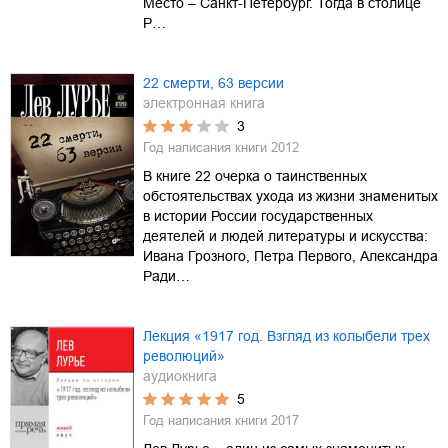
Место – Санкт-Петербург. Тогда в столице
Р…
22 смерти, 63 версии
электронная книга
3
Год написания книги
2012
В книге 22 очерка о таинственных
обстоятельствах ухода из жизни знаменитых
в истории России государственных
деятелей и людей литературы и искусства:
Ивана Грозного, Петра Первого, Александра
Ради…
Лекция «1917 год. Взгляд из колыбели трех
революций»
аудиокнига
5
Год написания книги
2017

Prompt – Please copy out each line above exactly as written, but not the pictures.

Result of the task –
Место – Санкт-Петербург. Тогда в столице
Р…
22 смерти, 63 версии
электронная книга
3
Год написания книги
2012
В книге 22 очерка о таинственных
обстоятельствах ухода из жизни знаменитых
в истории России государственных
деятелей и людей литературы и искусства:
Ивана Грозного, Петра Первого, Александра
Ради…
Лекция «1917 год. Взгляд из колыбели трех
революций»
аудиокнига
5
Год написания книги
2017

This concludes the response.